江海、本当にいい友達持ったよね。だけど、健吾君が言った迎えに来るっていうのは叶えられないよ。出来れば、健吾君が迎えに来て一緒になる約束、叶えたかった。
私、みんなに迷惑ばっかりで良いこと何一つ出来なかった。今、私が出来ることはありがとうって言えること。ただそれだけだよ。
「私、山岡さんにひどいこと言ったりしちゃったりしてごめんね」
泣きながら謝ってくれる田崎さん。
渚と夏子も泣いてる。
「いいの。
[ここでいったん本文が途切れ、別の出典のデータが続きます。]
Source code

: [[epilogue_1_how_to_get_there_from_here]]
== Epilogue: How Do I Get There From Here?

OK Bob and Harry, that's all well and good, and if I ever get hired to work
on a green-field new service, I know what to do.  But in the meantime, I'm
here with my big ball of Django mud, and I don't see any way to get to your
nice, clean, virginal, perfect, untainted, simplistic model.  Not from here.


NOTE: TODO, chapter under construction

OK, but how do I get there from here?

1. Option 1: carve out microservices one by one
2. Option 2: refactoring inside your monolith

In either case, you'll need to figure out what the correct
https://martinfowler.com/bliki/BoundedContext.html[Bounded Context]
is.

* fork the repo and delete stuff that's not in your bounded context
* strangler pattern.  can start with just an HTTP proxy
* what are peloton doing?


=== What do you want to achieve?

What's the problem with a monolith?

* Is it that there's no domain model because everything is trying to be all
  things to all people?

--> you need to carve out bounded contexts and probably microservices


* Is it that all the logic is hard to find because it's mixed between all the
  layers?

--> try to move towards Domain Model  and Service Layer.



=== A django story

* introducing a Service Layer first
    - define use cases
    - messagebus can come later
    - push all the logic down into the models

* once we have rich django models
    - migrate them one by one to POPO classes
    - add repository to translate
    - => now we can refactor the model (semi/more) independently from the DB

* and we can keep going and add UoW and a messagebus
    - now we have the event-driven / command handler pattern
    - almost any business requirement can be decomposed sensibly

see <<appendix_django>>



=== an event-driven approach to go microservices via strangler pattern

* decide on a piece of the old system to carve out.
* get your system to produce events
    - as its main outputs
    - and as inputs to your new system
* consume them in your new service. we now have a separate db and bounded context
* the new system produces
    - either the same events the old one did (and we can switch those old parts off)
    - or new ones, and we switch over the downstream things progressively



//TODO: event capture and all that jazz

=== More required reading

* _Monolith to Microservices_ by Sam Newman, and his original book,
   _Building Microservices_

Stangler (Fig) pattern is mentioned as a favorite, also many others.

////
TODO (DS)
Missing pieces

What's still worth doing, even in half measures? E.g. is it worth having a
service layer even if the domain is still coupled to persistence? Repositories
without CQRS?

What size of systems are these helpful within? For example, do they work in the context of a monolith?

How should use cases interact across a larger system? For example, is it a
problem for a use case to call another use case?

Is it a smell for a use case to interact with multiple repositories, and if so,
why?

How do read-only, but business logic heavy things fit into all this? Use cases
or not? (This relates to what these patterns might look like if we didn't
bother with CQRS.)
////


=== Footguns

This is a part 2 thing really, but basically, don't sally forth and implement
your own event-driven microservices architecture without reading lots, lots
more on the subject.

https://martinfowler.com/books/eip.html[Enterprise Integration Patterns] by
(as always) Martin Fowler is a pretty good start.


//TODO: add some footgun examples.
田崎さんのおかげで色んなこと学んだよ」
「山岡さん…」
「江海、人魚の世界に来た時…どんな気持ちだったの…?」
泣きながら聞いてくる夏子。
「不安だったけど、みんなが良くしてくれたから不安なんてぶっ飛んじゃった」
私は無理した笑顔をしながら答えた。
「オレ、江海ちゃんの側にいたい」
「私だって…。これ以上は無理なの」
涙を隠すようにうつむいて言った。
神様、健吾君と巡り合わせてくれてありがとう。私、健吾君と出逢えて良かった。
人間の世界に来て、初めて好きだと思えた男性。最初は誰にも取られたくなかった。でも、健吾君を失うこと以外は全然何も怖くなかった。その反面、失う怖さも知ったよ。
「この世界に戻ってこれね―の?」
「わかんない…」
「戻って来れたら戻ってこいよ!!」
磯部君は笑顔で言ってくれる。
「磯部君…」
「オレ達、待ってるからよ! なっ?」
磯部君の問いに、みんなうなずく。
「そろそろ私行かなくちゃ」
「もう行くの?」
「うん…」
返事するけど、ホントは行きたくない。
「健吾君、今度、生まれ変わった時はちゃんと人間の女性として生まれてくるね。そのときは好きになってね。それと、一緒になろうね」
パァァァ。
光がもっと強くなって、私は半分消えそうになった。
「江海っ!」
「みんな、またね!」
そして、私は大きな光を放って、一瞬のうちで消えた。
「江海…?」
渚と夏子は瞬きをしながら、私の姿を探す。
「江海―――――――!!」
健吾君の声だけが海岸にこだました。